Again, if you find yourself eating too many sweets or junk food, ask yourself:
What do I tend to eat?  Salty?  Sweet?  A favorite?  Anything that’s around?
When do I tend to eat these?  For breakfast?  To stave off late afternoon drowsiness?  After dinner?
Where am I at this point?  Home?  Work?  In front of the TV?
Why do I tend to eat them?  Boredom?  No time for a real meal?
How am I feeling when I eat them?  Am I stressed, tired, angry, sad, frustrated?

Even if you know exactly where your weakness lies when it comes to junk food, these questions identify additional factors that come with this eating habit.  We never act in a vacuum.  Our environment, the people around us, our life histories all impact what we eat, when we eat it and why we eat it.  If you always have a bag of chips or popcorn immediately after work and before dinner, is it because you’re starving because you didn’t eat lunch or go 6 hours between lunch and dinner?  Is it your way to unwind after a long day of work?  Do you associate popcorn with certain emotions or times of the day?  Or do you just really, really like popcorn?

Once you answer these questions it becomes easier to see what accompanying changes need to be made to support a change in this early evening popcorn habit.  Maybe a small snack on the way out the door from work to home will satisfy the munchies until dinnertime, eliminating the need for popcorn.  Maybe there are other ways you like to unwind, like a bath and a magazine, gardening, or otherwise tinkering with your hands.  If popcorn is associated with certain emotions, think about where that link comes from.  In the past, what other activities have helped when you feel those emotions, and can you incorporate one of those into your early evening routine?  And if you just really, really like popcorn, my suggestions are twofold: healthier popcorn, and smaller serving sizes.  You can buy the no butter individual –serving packages and then drizzle a bit of olive oil over the top, which acts like butter but is healthier for you, and is certainly healthier than the artificial butter they use.
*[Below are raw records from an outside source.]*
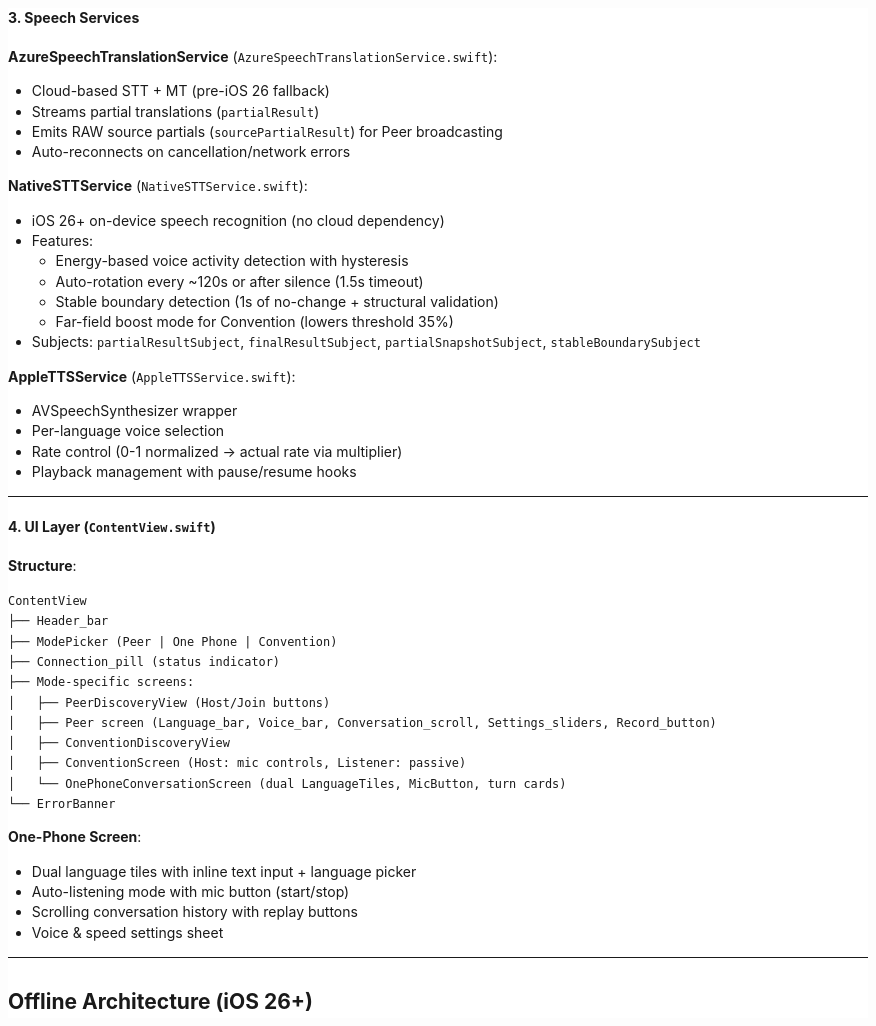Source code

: 
#### 3. **Speech Services**

**AzureSpeechTranslationService** (`AzureSpeechTranslationService.swift`):
- Cloud-based STT + MT (pre-iOS 26 fallback)
- Streams partial translations (`partialResult`)
- Emits RAW source partials (`sourcePartialResult`) for Peer broadcasting
- Auto-reconnects on cancellation/network errors

**NativeSTTService** (`NativeSTTService.swift`):
- iOS 26+ on-device speech recognition (no cloud dependency)
- Features:
  - Energy-based voice activity detection with hysteresis
  - Auto-rotation every ~120s or after silence (1.5s timeout)
  - Stable boundary detection (1s of no-change + structural validation)
  - Far-field boost mode for Convention (lowers threshold 35%)
- Subjects: `partialResultSubject`, `finalResultSubject`, `partialSnapshotSubject`, `stableBoundarySubject`

**AppleTTSService** (`AppleTTSService.swift`):
- AVSpeechSynthesizer wrapper
- Per-language voice selection
- Rate control (0-1 normalized → actual rate via multiplier)
- Playback management with pause/resume hooks

---

#### 4. **UI Layer** (`ContentView.swift`)

**Structure**:
```
ContentView
├── Header_bar
├── ModePicker (Peer | One Phone | Convention)
├── Connection_pill (status indicator)
├── Mode-specific screens:
│   ├── PeerDiscoveryView (Host/Join buttons)
│   ├── Peer screen (Language_bar, Voice_bar, Conversation_scroll, Settings_sliders, Record_button)
│   ├── ConventionDiscoveryView
│   ├── ConventionScreen (Host: mic controls, Listener: passive)
│   └── OnePhoneConversationScreen (dual LanguageTiles, MicButton, turn cards)
└── ErrorBanner
```

**One-Phone Screen**:
- Dual language tiles with inline text input + language picker
- Auto-listening mode with mic button (start/stop)
- Scrolling conversation history with replay buttons
- Voice & speed settings sheet

---

## Offline Architecture (iOS 26+)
As you can see, some food habits require “supporting habits” or accompanying changes.  If you set a goal to stop eating popcorn after work but don’t create any supporting habits, this creates frustration and

4)    Portion control.  Even if you’re eating the right foods, if you consume too many of them, weight control will be an issue.  More tips on portion control in a later post, but possible SMART goals include limiting seconds to a couple times a week, ordering smaller portions when eating out, serving food in smaller plates or bowls,

5)    Frequently eating out or eating impromptu vending machine meals.  This generally speaks to lack of time or lack or advance planning so that we are forced to grab food from the nearest available source.  Restaurant meals and vending machine snacks are higher in fat, oil, sugar and salt than foods prepared at home.  If this is a problem area, if the goal is to cut down on the number of impromptu vending machine meals or meals eaten out during lunch or dinner, a supporting habit is advance planning around grocery shopping.  Half an hour a week of planning results in healthy meal or snack items that can be stored at work or at home.  By stocking up on healthy alternatives, there eliminates a major driving force behind the problem.

Pick one or two items off this list to try, or maybe this post sparks thoughts of other eating habits to tackle.  Set a goal for this week for yourself.  Be specific, right down to the time of day.  And let me know how it goes!